**Records for the exercise**.
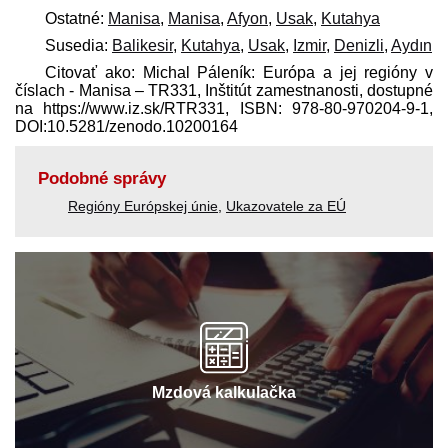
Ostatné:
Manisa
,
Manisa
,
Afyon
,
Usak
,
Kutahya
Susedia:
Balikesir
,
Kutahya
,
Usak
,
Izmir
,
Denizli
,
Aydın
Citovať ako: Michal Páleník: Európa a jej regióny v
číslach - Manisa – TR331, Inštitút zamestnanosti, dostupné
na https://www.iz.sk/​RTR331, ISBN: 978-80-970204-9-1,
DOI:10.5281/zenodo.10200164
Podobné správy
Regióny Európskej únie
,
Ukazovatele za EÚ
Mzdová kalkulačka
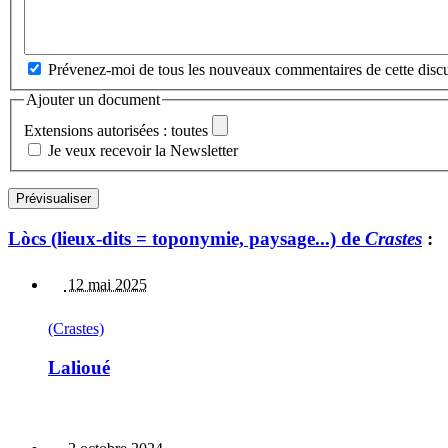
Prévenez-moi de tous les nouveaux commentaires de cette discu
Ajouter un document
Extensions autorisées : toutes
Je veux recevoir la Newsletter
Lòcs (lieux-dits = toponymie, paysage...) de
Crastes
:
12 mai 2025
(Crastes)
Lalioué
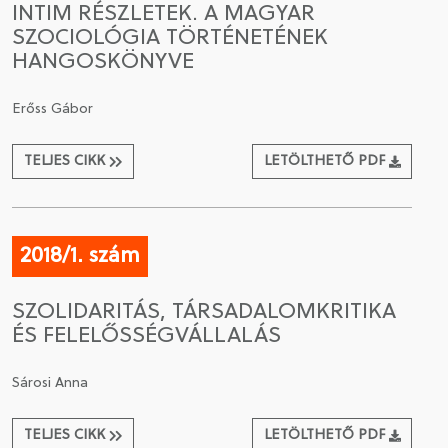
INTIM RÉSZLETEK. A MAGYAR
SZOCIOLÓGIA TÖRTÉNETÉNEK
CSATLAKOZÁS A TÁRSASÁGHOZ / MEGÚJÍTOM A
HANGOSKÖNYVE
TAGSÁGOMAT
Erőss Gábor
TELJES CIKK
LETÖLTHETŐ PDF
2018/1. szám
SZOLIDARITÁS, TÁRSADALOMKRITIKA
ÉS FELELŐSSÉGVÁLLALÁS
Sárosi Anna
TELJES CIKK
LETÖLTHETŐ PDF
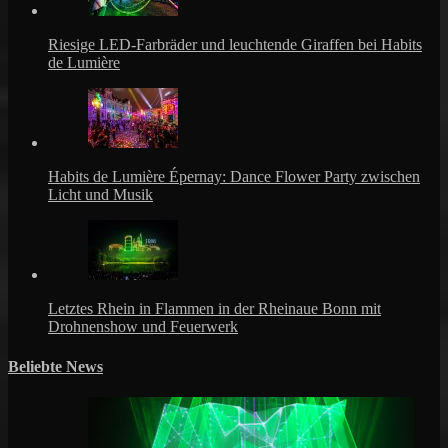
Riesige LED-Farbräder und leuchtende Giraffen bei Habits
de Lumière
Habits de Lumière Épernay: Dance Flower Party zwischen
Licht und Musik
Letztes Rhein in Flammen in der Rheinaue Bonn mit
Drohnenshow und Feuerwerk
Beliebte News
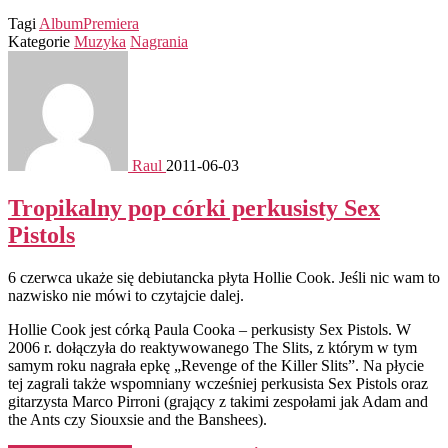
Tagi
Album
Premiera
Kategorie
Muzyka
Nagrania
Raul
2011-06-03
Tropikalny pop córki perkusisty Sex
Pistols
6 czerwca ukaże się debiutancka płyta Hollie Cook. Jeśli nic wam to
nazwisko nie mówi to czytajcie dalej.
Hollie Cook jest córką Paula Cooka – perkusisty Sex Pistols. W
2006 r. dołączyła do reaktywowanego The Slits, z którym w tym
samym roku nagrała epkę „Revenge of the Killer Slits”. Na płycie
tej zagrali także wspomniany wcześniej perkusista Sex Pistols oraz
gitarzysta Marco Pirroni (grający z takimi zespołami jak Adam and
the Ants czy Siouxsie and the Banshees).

* * *

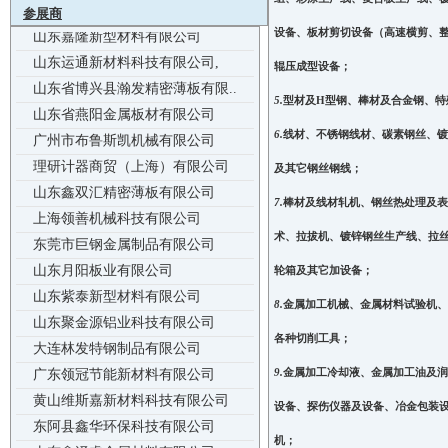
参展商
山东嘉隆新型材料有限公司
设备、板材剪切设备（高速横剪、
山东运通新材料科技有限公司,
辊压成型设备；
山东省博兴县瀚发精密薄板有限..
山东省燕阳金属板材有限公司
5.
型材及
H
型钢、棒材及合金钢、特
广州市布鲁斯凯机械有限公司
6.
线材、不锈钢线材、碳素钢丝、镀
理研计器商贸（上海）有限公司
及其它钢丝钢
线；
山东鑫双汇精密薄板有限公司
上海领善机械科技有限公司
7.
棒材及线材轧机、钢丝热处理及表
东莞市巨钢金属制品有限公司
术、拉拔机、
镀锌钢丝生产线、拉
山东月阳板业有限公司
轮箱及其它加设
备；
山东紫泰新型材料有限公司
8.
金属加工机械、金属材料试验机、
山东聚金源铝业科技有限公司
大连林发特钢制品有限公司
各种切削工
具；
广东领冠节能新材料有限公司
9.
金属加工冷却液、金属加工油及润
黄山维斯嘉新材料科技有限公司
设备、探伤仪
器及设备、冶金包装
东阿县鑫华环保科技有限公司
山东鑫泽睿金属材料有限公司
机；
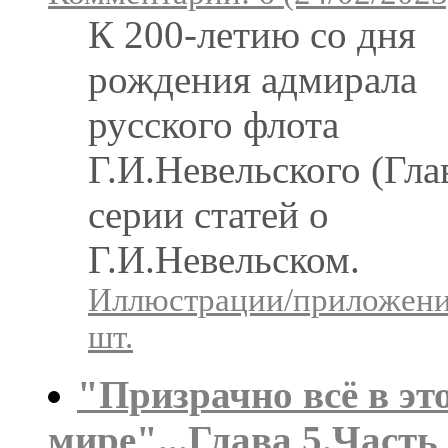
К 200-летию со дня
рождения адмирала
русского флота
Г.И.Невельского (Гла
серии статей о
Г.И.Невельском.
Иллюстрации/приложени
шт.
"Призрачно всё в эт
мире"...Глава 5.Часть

* * *

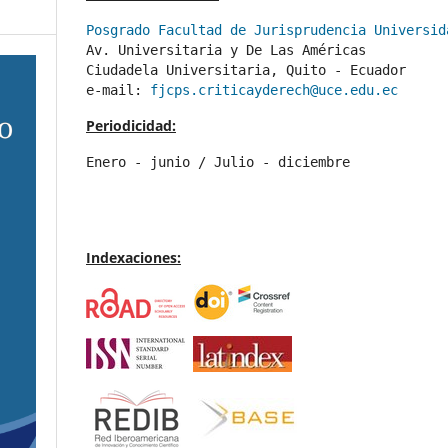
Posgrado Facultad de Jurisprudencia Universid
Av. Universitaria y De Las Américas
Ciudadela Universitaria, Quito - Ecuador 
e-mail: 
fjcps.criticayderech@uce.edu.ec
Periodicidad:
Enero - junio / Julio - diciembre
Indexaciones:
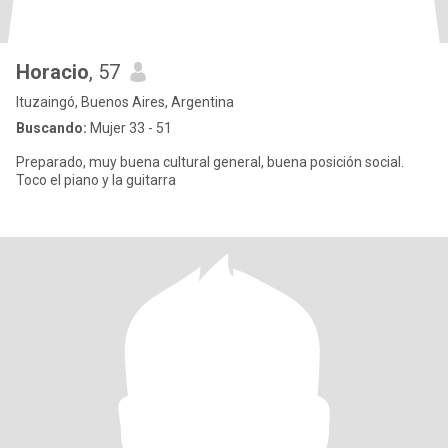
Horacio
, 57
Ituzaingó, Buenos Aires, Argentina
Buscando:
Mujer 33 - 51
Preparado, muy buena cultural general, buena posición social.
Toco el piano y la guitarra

**Work order**. Copy the text of the entries, starting at the line that contains "Posgrado Facultad de Jurisprudencia Universid" and stopping after the line that contains "Toco el piano y la guitarra". Leave out the pictures.

**Exercise output**.
Posgrado Facultad de Jurisprudencia Universid
Av. Universitaria y De Las Américas
Ciudadela Universitaria, Quito - Ecuador 
e-mail: 
fjcps.criticayderech@uce.edu.ec
Periodicidad:
Enero - junio / Julio - diciembre
Indexaciones:
Horacio
, 57
Ituzaingó, Buenos Aires, Argentina
Buscando:
Mujer 33 - 51
Preparado, muy buena cultural general, buena posición social.
Toco el piano y la guitarra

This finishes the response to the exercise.